Clayton Roberts, with the Virginia Foundation for Research and Economic Education, provides as concise a summary of the 2007 elections as anything I’ve read in the newspapers. I can add little insight, so I reproduce verbatim some of his comments made in an e-mail distribution today.

Partisan control of the state Senate is up for grabs with at least eight races now polling within the margin of error. Democrats need a net gain of four seats to take control of the Senate for the first time since 1995. Privately, some Republicans concede they would do well to manage a 20-20 tie in the 40-member Senate, although the GOP has gained recent momentum in several races, largely on the strength of the immigration issue. One thing seems certain: control of the Senate will be by the narrowest of margins. Given a tie, Republican Lt. Gov. Bill Bolling would probably give his party the organizational edge to control committees and the floor.

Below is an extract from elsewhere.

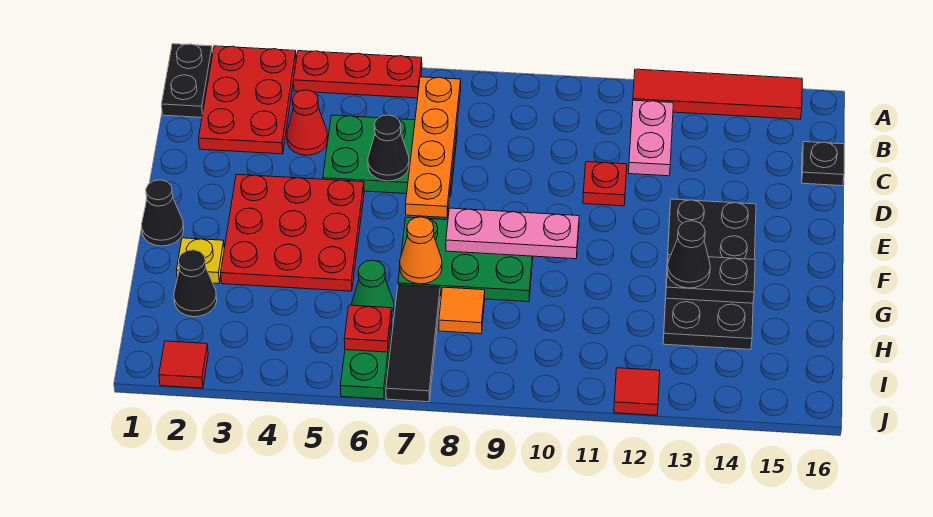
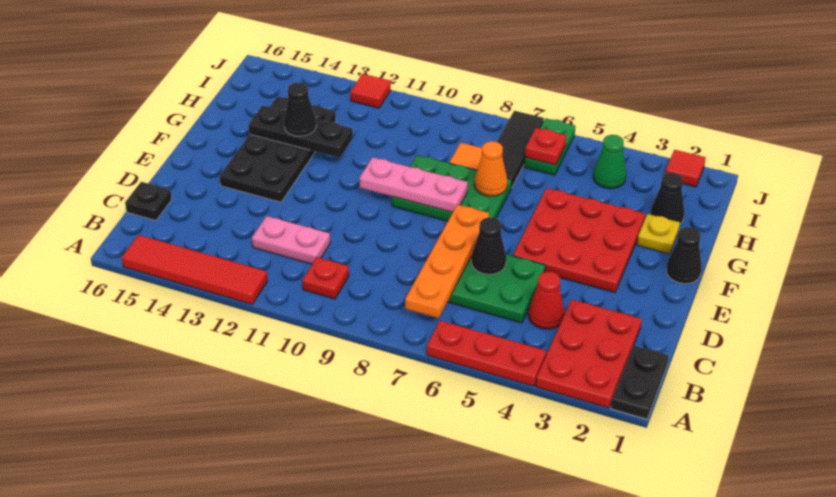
pink plate B12:C12 level 1 -> pink plate C11:C12 level 1
red plate D11 level 1 -> red plate B10 level 1
black plate G13:G14 level 2 -> black plate G12:G14 level 2
green cone H6 level 1 -> green cone I4 level 1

Republicans will retain control of the House, although stalwarts on both sides of the aisle agree it’s likely the Democrats will pick up a few seats. Estimates vary from a net gain of two to six seats for House Democrats, who hope to come within striking distance of a majority in two years. Substantive gains by the minority party could have some in the House leadership looking over their shoulders and counting votes to secure their posts when the new Assembly convenes in January.

Campaign spending in this election cycle is spiraling upward. Candidates are spending nearly twice as much as they did four years ago and total legislative campaign war chests now exceed $55 million. That is a staggering sum of money when you consider that no more than 30 seats are really in play.

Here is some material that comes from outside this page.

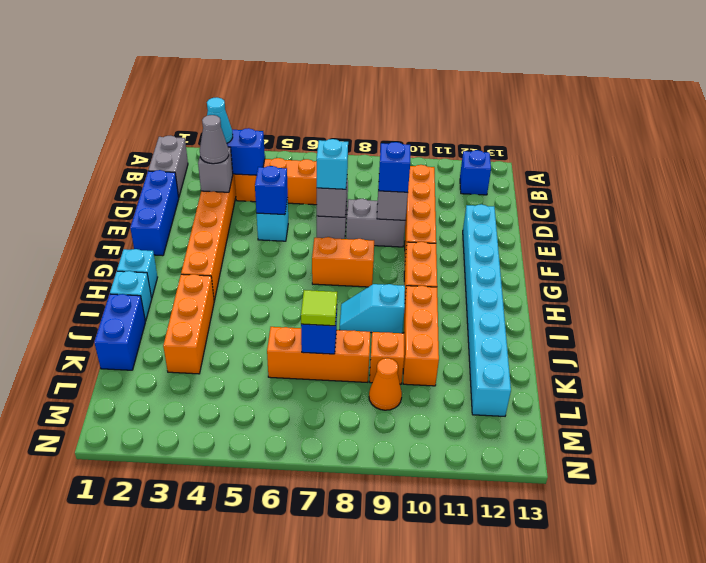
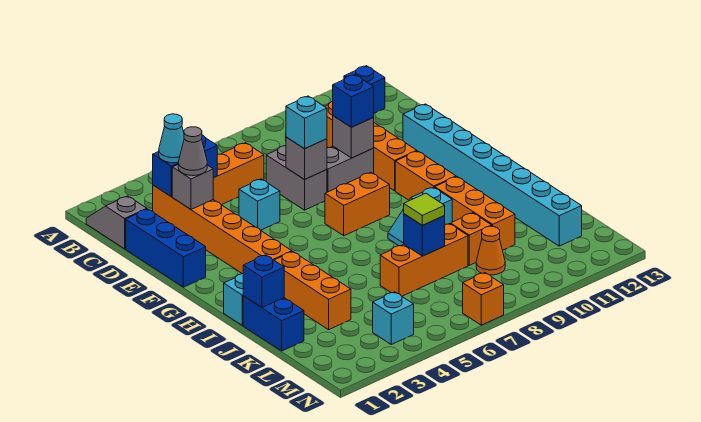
grey brick B1:C1 level 1 -> grey slope B1:C1 level 1 top C
blue brick E5 level 2 -> blue brick J1 level 2
cyan brick H1 level 1 -> cyan brick M4 level 1
none -> orange brick N7 level 1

At least a dozen candidates will raise more than $1 million each for their efforts. In at least two marquee Senate races, total spending will approach $3 million, far surpassing all previous records.

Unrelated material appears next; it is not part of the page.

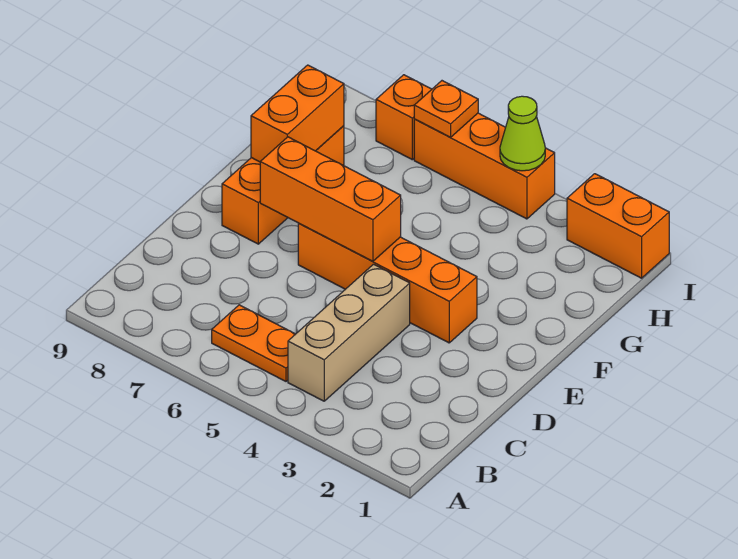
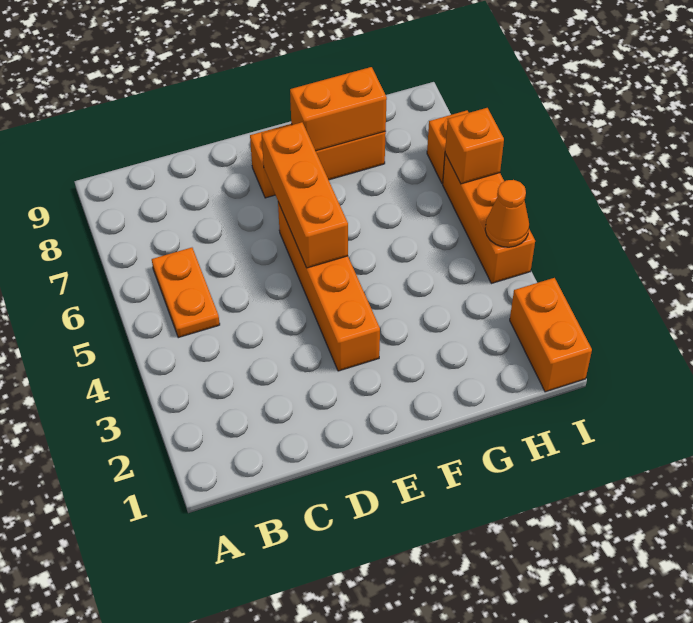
tan brick B4:D4 level 1 -> none
lime cone I4 level 2 -> orange cone I4 level 2
orange plate I6 level 2 -> orange brick I6 level 2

In the final days, candidates are battling as if in hand-to-hand combat, marshalling their precinct captains and voter turnout troops in the final push to the finish line. In the end, the key races likely will be decided by which candidates do a better job of getting their voters to the polls on November 6.

Share this article


(comments below)


(comments below)


One response to “Donkeys and Elephants Down to the Wire”

  1. Anonymous Avatar

    Interesting statistic – a poll conducted by IQ Research & Consulting — A Qorvis Company — pretty good, ask Doug — found that the number 2 issue in NoVA at 22% was illegal immigration, second only to transportation and well above education. I wonder how that will factor in NoVA voting. The poll was conducted for the Dulles Corridor Rail Association and showed strong support for rail’s extension, but did not ask any questions about costs.